Muniba is also an artist. With the firm belief that art is the perfect medium for story telling, her artistic endeavors have earned her acclaim not only in Pakistan but across the world. Many of her paintings revolve around her own life story and her interactions with women.

Ahead of her first international exhibition here in Dubai, we spoke with Muniba about her influences, inspirations and her daily mantra.

Muniba will be in Dubai for her exhibition, And I choose to Live on September 22-23. An initiative by Poetic Strokes, you can view her work at the Pakistan Association Dubai in Oud Metha.

What barriers do you see people setting up for themselves all the time?
The biggest barrier is self-doubt. When you fall prey to it, nobody can save you. And if you believe in yourself then nothing can stop you.

Do you think everyone should engage in some kind of art?
Creative expression needs a lot of courage. To me art is a beautiful escape. As we all need that one medium to express ourselves without saying much, I chose art because I could paint my thoughts without describing them in words. Some people write, some make melodies. So, if you want to find yourself, create.

How do you think attitudes towards people with disabilities can change?
A little more kindness and a little less judgement is all we need to change this mindset. And to those who are differently abled, it's my request to you all: Step out and face the world. It won't be easy but it surely will chalk out ways for those who are afraid to do it!

Do you have a daily mantra?
Everyday I wake up and say Alhumdolillah. That's my daily mantra.

How do you deal with rejection?
I call them "Blessings in Disguise". People, opportunities and plans that are not meant for you won't stay. So, don't cling onto them, let them go and make some room for bigger blessings because what's meant to be, will find its way to you and will stay!

What message would you like people to take away from your journey?
Be grateful! When we start to appreciate what we have, big or small, instead of crying for what we've lost, our lives become so much better.

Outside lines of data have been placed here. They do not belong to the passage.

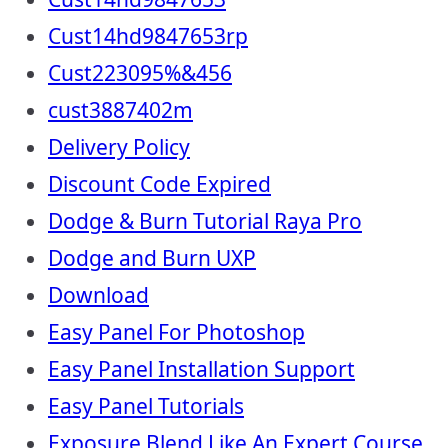
Cust14hd9847653rp
Cust223095%&456
cust3887402m
Delivery Policy
Discount Code Expired
Dodge & Burn Tutorial Raya Pro
Dodge and Burn UXP
Download
Easy Panel For Photoshop
Easy Panel Installation Support
Easy Panel Tutorials
Exposure Blend Like An Expert Course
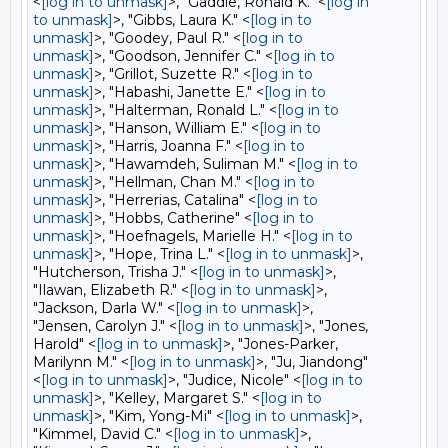
<
[log in to unmask]
>, "Gaddie, Ronald K." <
[log in
to unmask]
>, "Gibbs, Laura K." <
[log in to
unmask]
>, "Goodey, Paul R." <
[log in to
unmask]
>, "Goodson, Jennifer C." <
[log in to
unmask]
>, "Grillot, Suzette R." <
[log in to
unmask]
>, "Habashi, Janette E." <
[log in to
unmask]
>, "Halterman, Ronald L." <
[log in to
unmask]
>, "Hanson, William E." <
[log in to
unmask]
>, "Harris, Joanna F." <
[log in to
unmask]
>, "Hawamdeh, Suliman M." <
[log in to
unmask]
>, "Hellman, Chan M." <
[log in to
unmask]
>, "Herrerias, Catalina" <
[log in to
unmask]
>, "Hobbs, Catherine" <
[log in to
unmask]
>, "Hoefnagels, Marielle H." <
[log in to
unmask]
>, "Hope, Trina L." <
[log in to unmask]
>,
"Hutcherson, Trisha J." <
[log in to unmask]
>,
"Ilawan, Elizabeth R." <
[log in to unmask]
>,
"Jackson, Darla W." <
[log in to unmask]
>,
"Jensen, Carolyn J." <
[log in to unmask]
>, "Jones,
Harold" <
[log in to unmask]
>, "Jones-Parker,
Marilynn M." <
[log in to unmask]
>, "Ju, Jiandong"
<
[log in to unmask]
>, "Judice, Nicole" <
[log in to
unmask]
>, "Kelley, Margaret S." <
[log in to
unmask]
>, "Kim, Yong-Mi" <
[log in to unmask]
>,
"Kimmel, David C." <
[log in to unmask]
>,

We become happier, kinder and more humane. Be a giver! Believe in the power of sharing because the more you give, the more you receive. You want to be happy, make someone smile. You think you are in pain, help someone who's in pain and you'll forget yours. Last but not least, be human!

Who is your biggest inspiration?
My mother. She's my hero, my strength. The one who believed in me when I was at the verge of despair, who kept reminding me of this most powerful truth at every step: "This too shall pass because nothing lasts forever!" As a speaker I've always looked up to my mentor Sarmad Tariq. He is not in this world anymore but his words still echo in my head.  "I'm glad to know that you want to follow me but I'd say don't! Because if you will follow me you won't be the first one to reach the destination. So, choose your own way and be your own hero!" 

Your paintings mostly depict women. Are these women you know? What's the story or theme behind your work?
No matter who we are or whatever part of the world we belong to, I feel we women are all connected. Our struggle to live our lives to the fullest, our fight to get our basic rights and our passion to dream big connects us all. So, I paint myself, I paint all the women who are trying to overcome their fears and those who are striving to achieve their goals all around the globe.

Which artists have had the greatest influence on your work?
I'm one of the biggest admirers of Sir Saeed Akhtar. To me his work is unprecedented. I love Thomas Fedro's work specially for its vibrant colours. Last but not least the artist that I connect the most with is Frida Kahlo. She once said 'Feet, what do I need you for when I have wings to fly?' Nothing sounds more relatable (to me) than this.